Elizabeth Deutsch LAW ’16, an intern at the clinic, said the reason so few women matriculate to military academies might be linked to what she described as misogynistic cultures at military academies.
“We think the fact that there are so few women contributes to [this] misogynistic culture,” she said. “So our hope is that if larger rates of women could matriculate, we would see some of the misogynistic culture dissipate.”

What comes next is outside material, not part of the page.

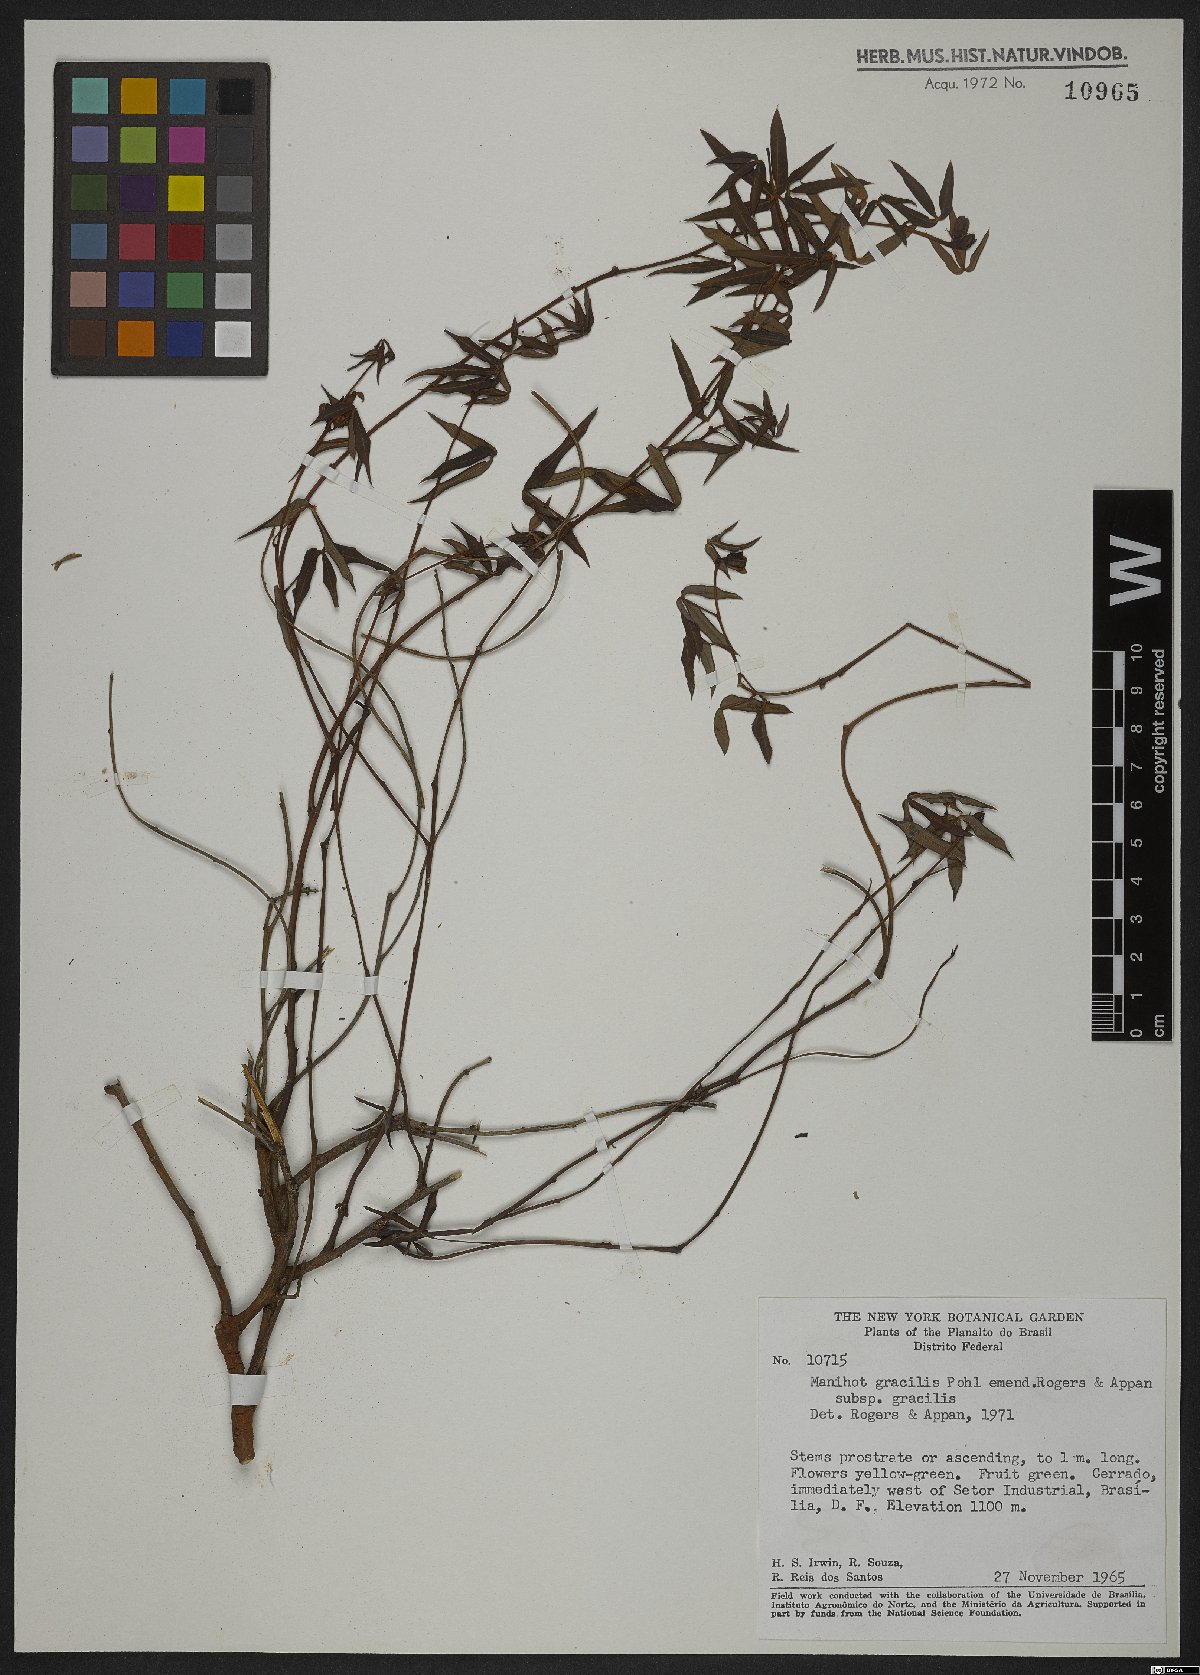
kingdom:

Similarly, Clarke said she believes the documents will reveal discrimination in admissions at military academies. Clarke added that the plaintiffs are just unsure of what stage in the admissions process this is happening. Once this is identified, Clarke said, the ultimate goal is to come up with an idea for a policy to prevent this discrimination.
Clarke said she is hopeful that the case will not go to trial and that the plaintiffs will come to an agreement with the academies to get access to the documents. She also clarified that the academies have not declined to give over the documents. Rather, they have simply not responded to the FOIA request. Clarke said under the FOIA, the academies are allowed to claim that the documents are exempt from the FOIA. But, she noted, the problem is that the academies have not given any response to the plaintiffs, who submitted the FOIA request this fall.
According to the Pew Research Center, from 1973 to 2010, the number of active-duty women enlisted in the United States military has grown from approximately 42,000 to 167,000.